** WHAT YOU SHOULD DO **
Retype each line of the items below, keeping every character the same.

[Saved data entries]
-*-

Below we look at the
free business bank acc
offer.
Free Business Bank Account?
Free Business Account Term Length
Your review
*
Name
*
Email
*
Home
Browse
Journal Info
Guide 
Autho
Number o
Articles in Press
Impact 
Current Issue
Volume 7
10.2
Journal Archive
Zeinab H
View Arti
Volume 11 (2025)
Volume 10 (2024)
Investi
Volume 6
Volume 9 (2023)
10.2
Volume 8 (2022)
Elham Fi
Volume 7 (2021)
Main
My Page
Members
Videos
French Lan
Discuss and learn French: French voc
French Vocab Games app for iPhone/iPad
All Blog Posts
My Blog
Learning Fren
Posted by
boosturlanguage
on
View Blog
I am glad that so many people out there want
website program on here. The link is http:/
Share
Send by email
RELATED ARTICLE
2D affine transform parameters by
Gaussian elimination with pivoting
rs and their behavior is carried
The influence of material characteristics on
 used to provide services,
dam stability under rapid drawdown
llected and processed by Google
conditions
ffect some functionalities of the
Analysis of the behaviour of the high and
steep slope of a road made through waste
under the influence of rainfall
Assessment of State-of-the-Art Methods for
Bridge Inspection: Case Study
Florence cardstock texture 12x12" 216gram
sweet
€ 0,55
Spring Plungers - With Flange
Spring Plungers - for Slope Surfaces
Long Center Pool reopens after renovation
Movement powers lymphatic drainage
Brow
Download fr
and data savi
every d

-*-

** RESPONSE TO THIS TASK **
Below we look at the
free business bank acc
offer.
Free Business Bank Account?
Free Business Account Term Length
Your review
*
Name
*
Email
*
Home
Browse
Journal Info
Guide 
Autho
Number o
Articles in Press
Impact 
Current Issue
Volume 7
10.2
Journal Archive
Zeinab H
View Arti
Volume 11 (2025)
Volume 10 (2024)
Investi
Volume 6
Volume 9 (2023)
10.2
Volume 8 (2022)
Elham Fi
Volume 7 (2021)
Main
My Page
Members
Videos
French Lan
Discuss and learn French: French voc
French Vocab Games app for iPhone/iPad
All Blog Posts
My Blog
Learning Fren
Posted by
boosturlanguage
on
View Blog
I am glad that so many people out there want
website program on here. The link is http:/
Share
Send by email
RELATED ARTICLE
2D affine transform parameters by
Gaussian elimination with pivoting
rs and their behavior is carried
The influence of material characteristics on
 used to provide services,
dam stability under rapid drawdown
llected and processed by Google
conditions
ffect some functionalities of the
Analysis of the behaviour of the high and
steep slope of a road made through waste
under the influence of rainfall
Assessment of State-of-the-Art Methods for
Bridge Inspection: Case Study
Florence cardstock texture 12x12" 216gram
sweet
€ 0,55
Spring Plungers - With Flange
Spring Plungers - for Slope Surfaces
Long Center Pool reopens after renovation
Movement powers lymphatic drainage
Brow
Download fr
and data savi
every d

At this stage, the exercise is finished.